RJPawlick285 @RJPawlick285

That depends on the poetry genre, the song genre, and the message the writer is trying to give.

Let's look at some examples.

Kesha's This is me. Lyrics:


[Verse 1] I'm not a stranger to the dark "Hide away," they say "Cause
we don't want your broken parts" I've learned to be ashamed of all my
scars "Run away," they say "No one will love you as you are"

[Pre-Chorus] But I won't let them break me down to dust I know that
there's a place for us For we are glorious

[Chorus] When the sharpest words wanna cut me down I'm gonna send a
flood, gonna drown them out I am brave, I am bruised I am who I'm
meant to be, this is me Look out 'cause here I come And I'm marching
on to the beat I drum I'm not scared to be seen I make no apologies,
this is me

[Post-Chorus] Oh-oh-oh-oh Oh-oh-oh-oh Oh-oh-oh-oh Oh-oh-oh-oh
Oh-oh-oh, oh-oh-oh, oh-oh-oh, oh, oh


So what are we looking at here? Essentially lyrical poetry. Let's take some examples of rhyming.


From Verse 1. 'stranger to the dark', comes back to 'want your broken parts'


There you have lines rhyming. Then you can double down and have internal rhyming.


From Verse 1. 'hide away', and 'they say'.


This is poetry. Rhyming to a rhythm. Nothing more.

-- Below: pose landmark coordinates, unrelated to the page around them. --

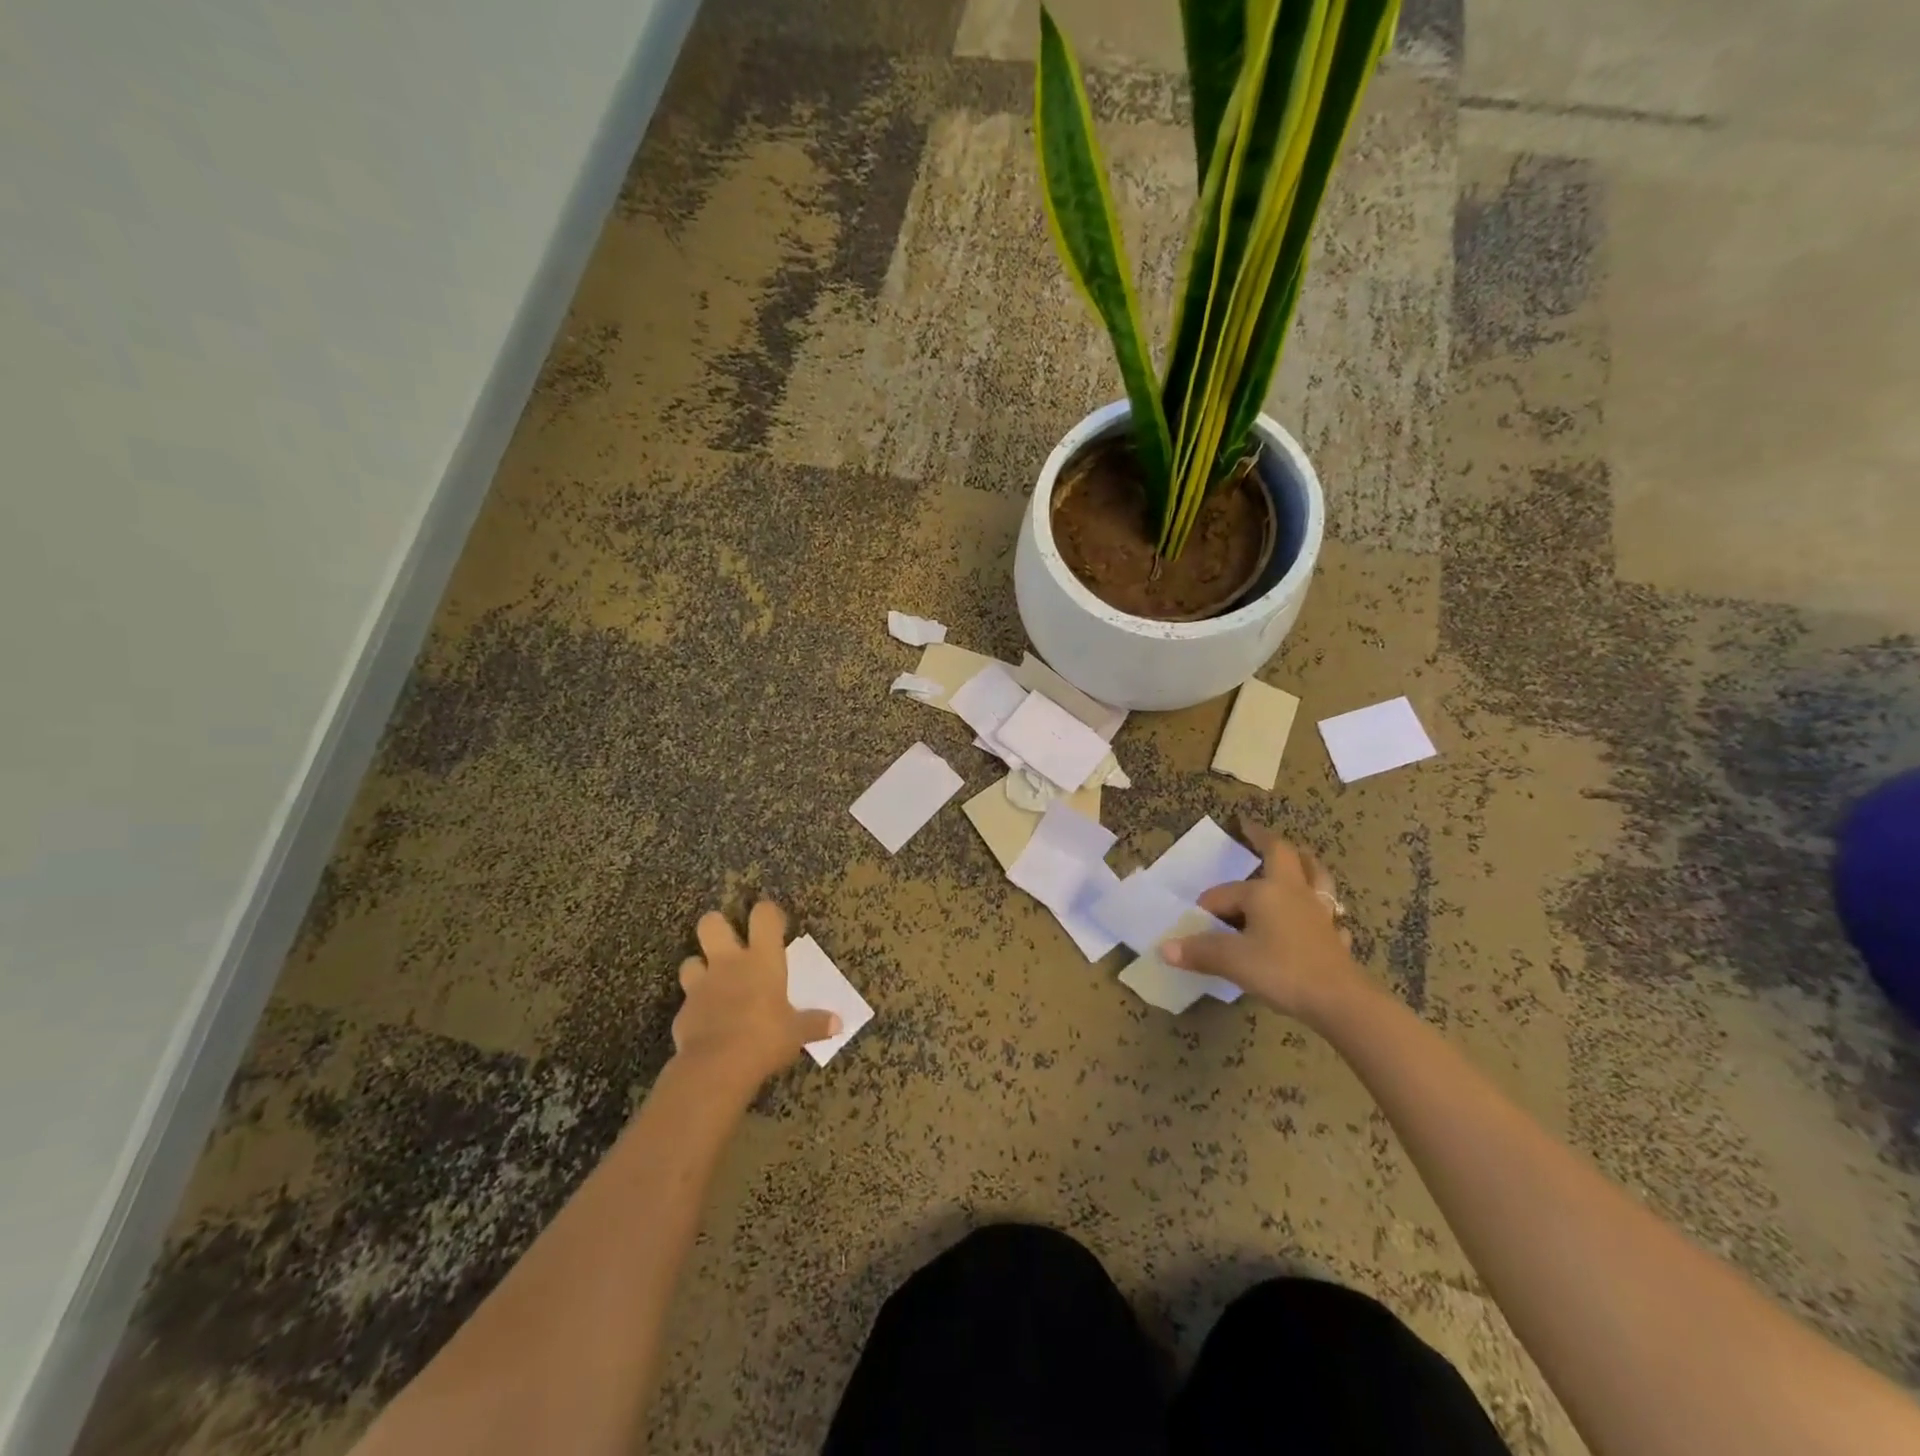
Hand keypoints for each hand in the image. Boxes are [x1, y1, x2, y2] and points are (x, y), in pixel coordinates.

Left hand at [671, 901, 838, 1091]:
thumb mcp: (796, 1033)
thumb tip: (838, 1024)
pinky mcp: (682, 1012)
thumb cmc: (765, 1038)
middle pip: (712, 923)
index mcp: (762, 959)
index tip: (775, 924)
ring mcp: (701, 985)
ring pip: (690, 960)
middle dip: (718, 926)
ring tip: (713, 983)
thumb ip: (815, 1024)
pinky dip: (695, 1008)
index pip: (764, 916)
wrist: (716, 1067)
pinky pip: (687, 1001)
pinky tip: (706, 1022)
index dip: (768, 914)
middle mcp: (728, 963)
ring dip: (700, 968)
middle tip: (730, 943)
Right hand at [1161, 823, 1364, 1021]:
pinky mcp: (1335, 936)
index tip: (1194, 926)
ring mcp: (1319, 912)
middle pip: (1283, 855)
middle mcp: (1294, 892)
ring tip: (1299, 856)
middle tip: (1251, 828)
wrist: (1339, 1001)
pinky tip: (1322, 918)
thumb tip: (1163, 948)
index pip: (1224, 894)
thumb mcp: (1233, 961)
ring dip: (1305, 863)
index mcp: (1265, 891)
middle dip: (1265, 840)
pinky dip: (1324, 909)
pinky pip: (1330, 914)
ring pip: (1316, 876)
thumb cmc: (1282, 970)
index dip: (1207, 908)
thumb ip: (1198, 951)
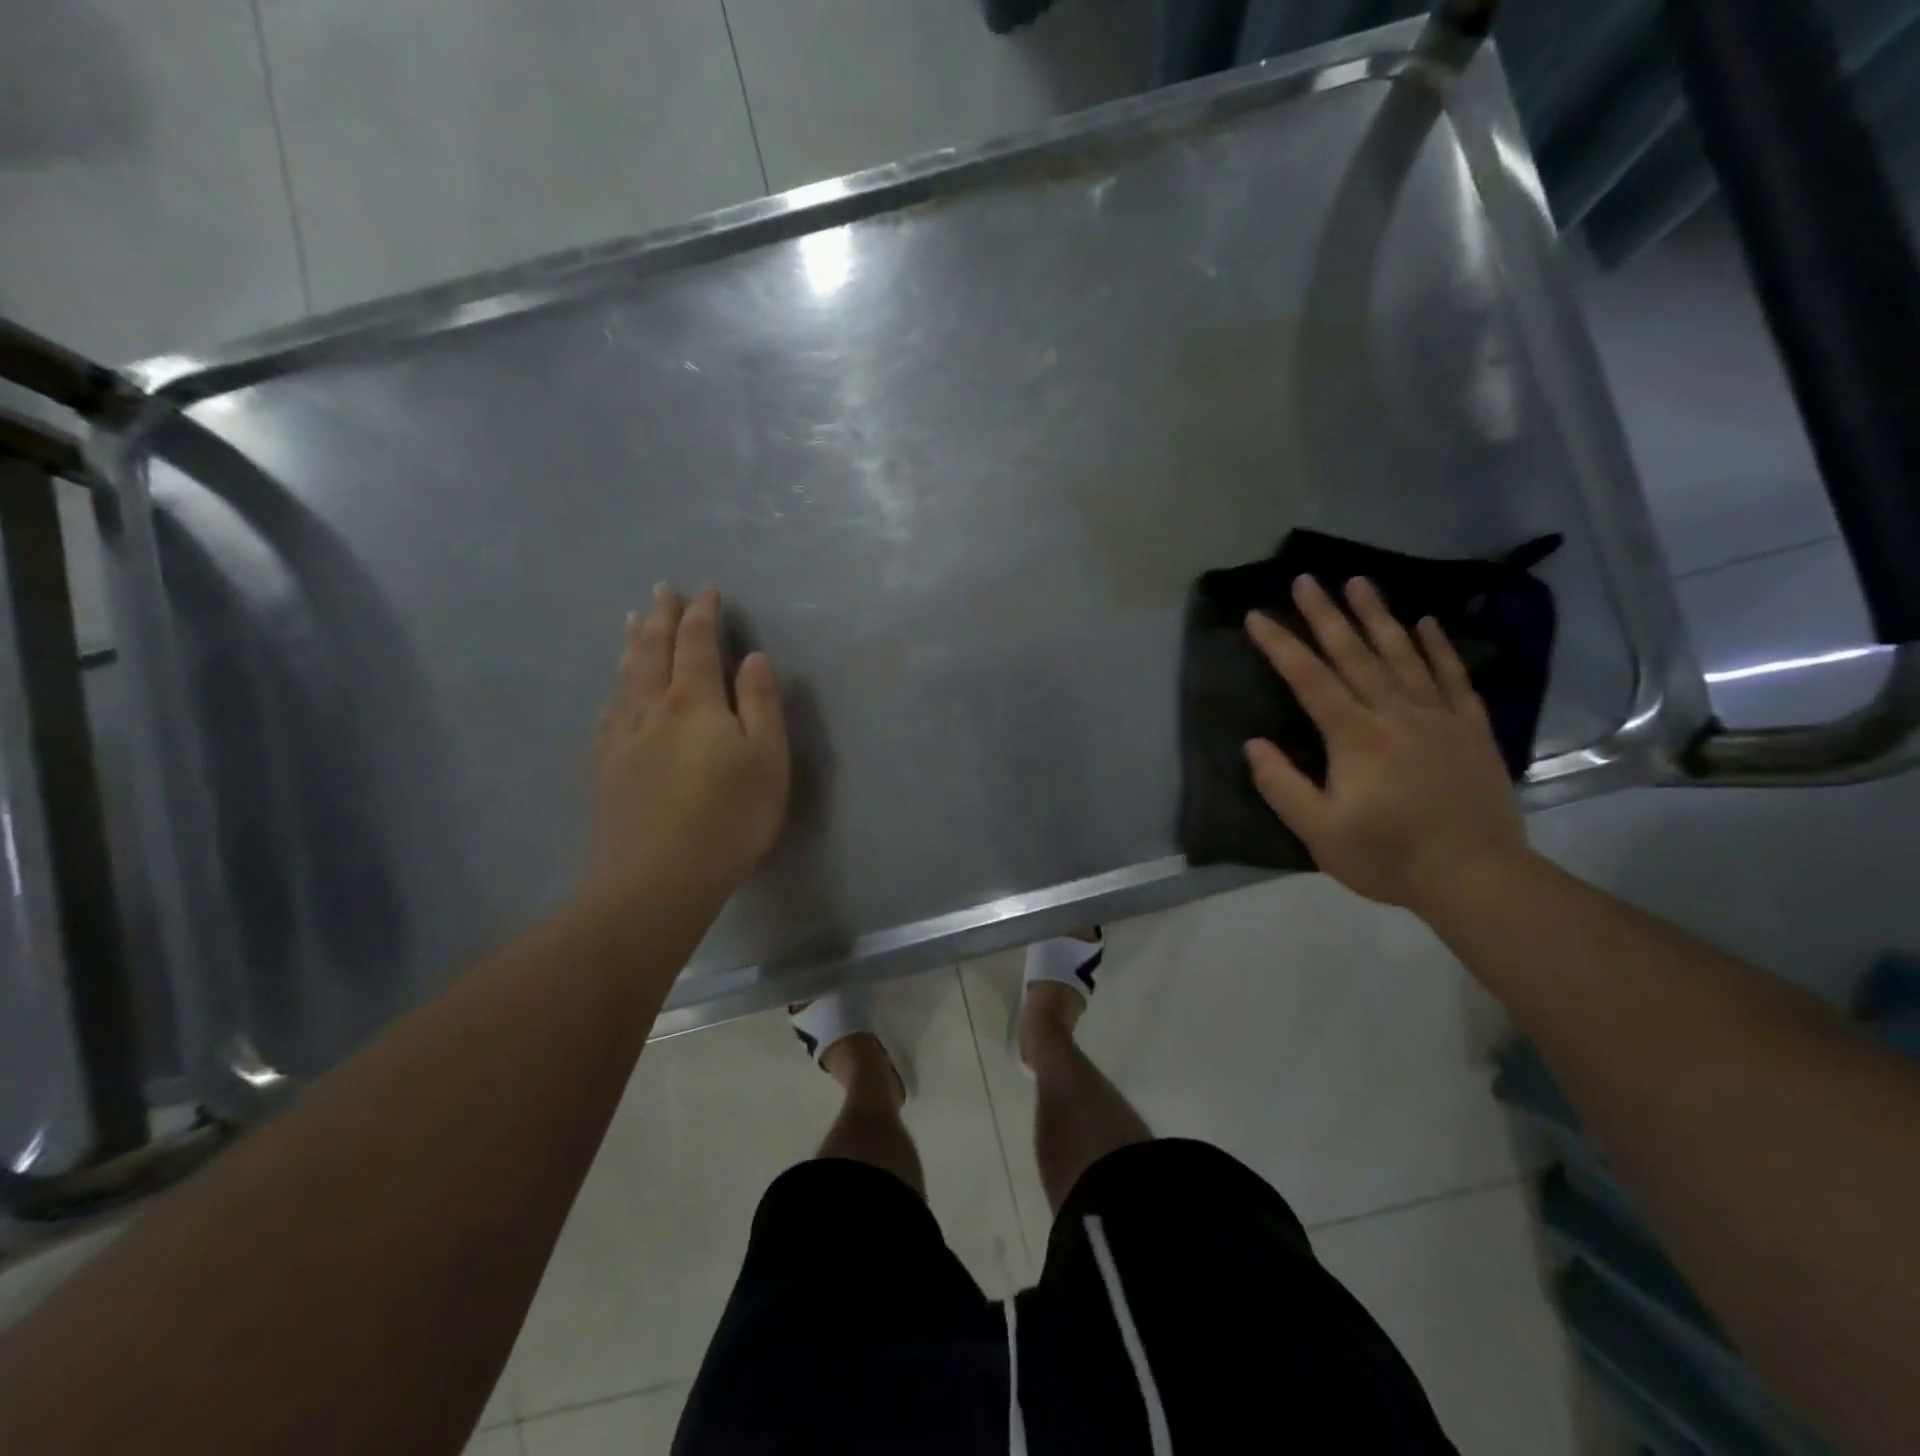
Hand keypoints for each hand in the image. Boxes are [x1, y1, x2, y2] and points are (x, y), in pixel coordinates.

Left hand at [587, 585, 788, 908]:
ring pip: (626, 678)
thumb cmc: (729, 817)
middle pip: (652, 651)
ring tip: (632, 621)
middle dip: (660, 618)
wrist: (658, 878)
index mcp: (694, 702)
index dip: (701, 615)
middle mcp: (651, 709)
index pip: (696, 644)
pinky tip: (614, 690)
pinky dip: (614, 688)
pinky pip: (608, 712)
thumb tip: (752, 658)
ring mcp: (623, 738)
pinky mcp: (607, 768)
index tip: (706, 592)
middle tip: (662, 590)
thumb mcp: (767, 758)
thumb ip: (760, 703)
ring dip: (632, 644)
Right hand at [1243, 576, 1532, 913]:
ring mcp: (1438, 717)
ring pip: (1403, 654)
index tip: (1257, 617)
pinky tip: (1427, 621)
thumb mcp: (1319, 832)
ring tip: (1359, 582)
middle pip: (1355, 654)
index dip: (1280, 646)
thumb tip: (1253, 744)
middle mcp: (1395, 714)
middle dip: (1326, 614)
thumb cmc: (1388, 856)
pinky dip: (1439, 646)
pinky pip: (1452, 676)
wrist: (1476, 877)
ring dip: (1378, 615)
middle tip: (1306, 578)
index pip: (1309, 680)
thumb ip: (1282, 786)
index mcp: (1354, 738)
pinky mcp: (1471, 728)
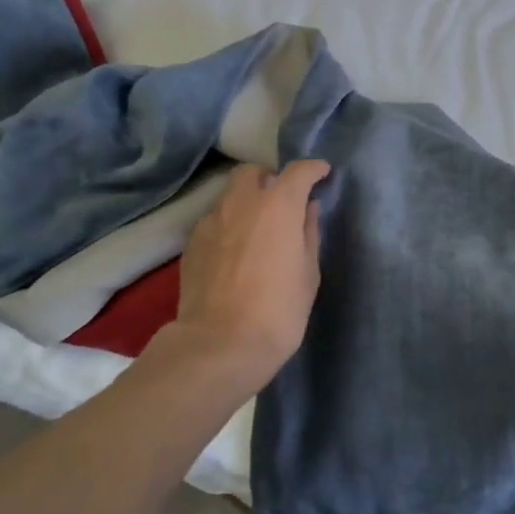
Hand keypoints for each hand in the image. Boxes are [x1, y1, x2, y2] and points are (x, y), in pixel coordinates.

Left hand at [167, 160, 328, 383]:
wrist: (220, 344)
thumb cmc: (278, 310)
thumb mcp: (308, 273)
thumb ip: (308, 233)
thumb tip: (307, 210)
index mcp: (278, 205)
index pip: (298, 171)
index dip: (313, 169)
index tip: (322, 174)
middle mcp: (242, 203)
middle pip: (253, 172)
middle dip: (269, 178)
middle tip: (283, 200)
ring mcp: (211, 221)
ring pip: (230, 195)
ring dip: (247, 201)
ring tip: (258, 228)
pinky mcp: (192, 243)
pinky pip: (215, 220)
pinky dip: (229, 224)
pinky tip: (236, 250)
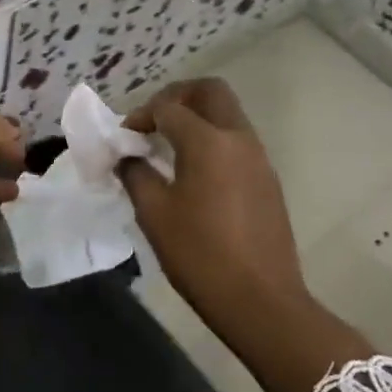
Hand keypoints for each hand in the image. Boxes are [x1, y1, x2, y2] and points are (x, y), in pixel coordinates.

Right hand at [120, 79, 370, 391]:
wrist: (260, 300)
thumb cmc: (199, 254)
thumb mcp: (154, 214)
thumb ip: (136, 174)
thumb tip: (127, 157)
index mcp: (208, 142)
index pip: (169, 107)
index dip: (141, 115)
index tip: (124, 138)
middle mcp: (239, 139)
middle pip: (211, 92)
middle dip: (178, 97)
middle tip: (153, 122)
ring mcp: (259, 159)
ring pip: (228, 115)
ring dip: (197, 119)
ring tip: (168, 149)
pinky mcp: (267, 181)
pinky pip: (237, 142)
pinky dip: (213, 142)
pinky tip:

Let's look at an example where this isn't the case with songs.

Evenesance's Good enough:


"Good Enough"

Under your spell again I can't say no to you Crave my heart and it's
bleeding in your hand I can't say no to you

Shouldn't let you torture me so sweetly Now I can't let go of this
dream I can't breathe but I feel

Good enough I feel good enough for you

Drink up sweet decadence I can't say no to you And I've completely
lost myself, and I don't mind I can't say no to you

Shouldn't let you conquer me completely Now I can't let go of this
dream Can't believe that I feel

Good enough I feel good enough Its been such a long time coming, but I
feel good


Notice the lack of rhyming? And yet this is poetry, just more free-form. The thing is, the definition of poetry has changed with time. In Shakespeare's time, there was the more of a rule. See this link for details.

Nowadays? Look at Poetry Slams. It's free-form, sometimes it's lyrical, sometimes it's not. The point is the message, what's being said.

Look at Hip Hop music. Not the crap coming out these days, mind you. Look at the word play of Biggie Smalls, look at the poetic flow of Tupac Shakur.

Music is just the rhythm and flow of poetry. Sometimes the musical backdrop of a song has meaning, sometimes it doesn't. Sometimes the words are deep and meaningful and poetic, often times it isn't.

But music and poetry are one and the same.